Monday, April 18, 2011

In which we get technical about picking up stitches for buttonbands

I have not remained unaware that, while this is nominally a knitting blog, I haven't been posting much about knitting recently.  Let's see if I can make up for that.

I steeked Cityscape last week.  Steeking - so not a big deal.  Been there, done that several times now.  The idea of cutting my knitting doesn't even make me break out in a cold sweat anymore.  Just machine stitch a seam -- carefully, mind you -- on either side of the column of stitches you intend to cut.  Then cut.  See?  Simple.

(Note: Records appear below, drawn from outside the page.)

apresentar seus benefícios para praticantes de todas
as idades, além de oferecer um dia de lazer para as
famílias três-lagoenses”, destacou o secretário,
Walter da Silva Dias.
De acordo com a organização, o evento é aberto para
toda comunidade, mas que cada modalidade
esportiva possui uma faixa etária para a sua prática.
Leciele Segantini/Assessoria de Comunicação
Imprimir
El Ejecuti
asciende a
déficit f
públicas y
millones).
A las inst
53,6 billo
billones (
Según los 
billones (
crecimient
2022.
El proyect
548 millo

Buttonbands and buttonhole bands, however, always require thought.  The pattern says "pick up and knit" along the folded edge of the steek.  This means that you need to sew down the steek on the back side by hand.  I didn't want to bother with this, because I have practically no blue yarn left and it would be hard to stitch down the blue section with white yarn without it showing through.  Also, when knitting patterns say "pick up and knit" I have discovered that they really mean what I call just plain "pick up" - starting from right side of row where you are picking up stitches, and with right side facing, stick needle into hole where you will pick up a stitch, loop yarn around on underside, draw it up and voilà - a picked up stitch.  It requires only one needle to pick up a stitch, but the resulting stitches do not encase the edging at all.  This is not a problem on items like socks, but may be disappointing on a blanket or sweater where you have an edge you'd like to conceal.

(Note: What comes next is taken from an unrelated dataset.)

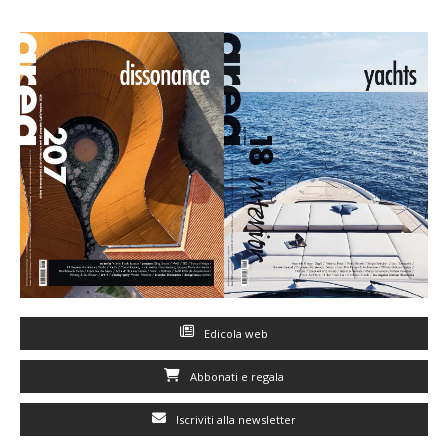
Edicola web
Abbonati e regala
Iscriviti alla newsletter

What I decided to do instead was to "pick up and REALLY knit" the stitches.  I discovered this a few years ago, quite accidentally, when I was exploring the new-to-me technique of "Cro-Kay" in the Emma Peel dress from Mason-Dixon Knitting.  I couldn't figure out why my "Cro-Kay" edging came out looking like a line of chain stitches following along the edge of the knitting but set in from the edge, rather than an actual, you know, edging.  Kind helpers on Ravelry explained that what I needed to do was to "pick up and REALLY knit" (my words, because I can't help but think it's weird that people mean different things by "pick up" depending on who you talk to, and I like to be as precise as possible with words) each stitch before proceeding with the rest of the edging. 

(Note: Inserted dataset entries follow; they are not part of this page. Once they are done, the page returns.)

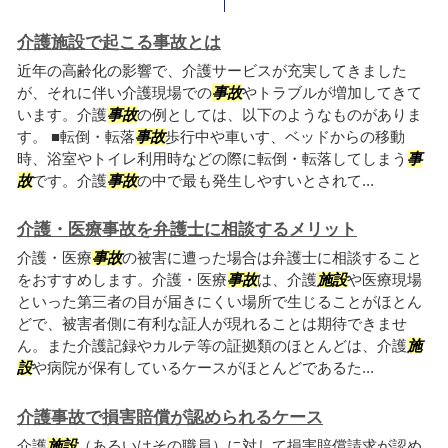
介護施設で起こる事故とは
近年の高齢化の影響で、介護サービスが充実してきました
が、それに伴い介護現場での
事故
やトラブルが増加してきて
います。介護
事故
の例としては、以下のようなものがありま
す。 ■転倒・転落
事故
歩行中や車いす、ベッドからの移動
時、浴室やトイレ利用時などの際に転倒・転落してしまう
事
故
です。介護
事故
の中で最も発生しやすいとされて...
介護・医療事故を弁護士に相談するメリット
介護・医療
事故
の被害に遭った場合は弁護士に相談すること
をおすすめします。介護・医療
事故
は、介護
施設
や医療現場
といった第三者の目が届きにくい場所で生じることがほとん
どで、被害者側に有利な証人が現れることは期待できませ
ん。また介護記録やカルテ等の証拠類のほとんどは、介護
施
設
や病院が保有しているケースがほとんどであるた...
介護事故で損害賠償が認められるケース
介護
施設
（あるいはその職員）に対して損害賠償請求が認め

Here's how you "pick up and REALLY knit" (if you're righthanded, anyway): With right side facing, and working from right to left along the edge where you intend to pick up stitches, stick RIGHT needle into hole where you will pick up a stitch, loop yarn around on underside, draw it up.  DO NOT STOP, you're only halfway there.  Insert LEFT needle into picked up loop from back to front, take the yarn that's on the underside of your work and throw it around the right needle, knit the stitch just like you would if it were a normal stitch in the middle of your knitting instead of one you just picked up.  You do this for every stitch you need to pick up -- 134 is what I came up with for Cityscape.  (You also are supposed to pick up stitches on vertical stockinette edges at a ratio of 3 stitches for every 4 rows, but I probably fudged that a bit.  I just need to be sure to pick up the same number of stitches on the other side, so they match.)
This "pick up and REALLY knit" technique does two unique things.  On the front, there is what looks like two rows of stitches if you look carefully, instead of one.  And on the back, the raw edge that would otherwise be unsecured is secured by the extra loops of yarn that it took to go back and knit the stitches you picked up immediately after picking them up.  This means I don't have to hand-sew the raw edges of the steeks down.  Yay!
Here's a closeup of the process from the front (the red scrap of yarn is marking the 50th stitch).  There are a few small drawbacks: The occasional gaps between stitches are more obvious with the white on dark blue, and the ribbing will begin on what is basically the third row, so it does not meet the picked up edge exactly.  But I think it will be minimal, and I really like the finished edge of the steek.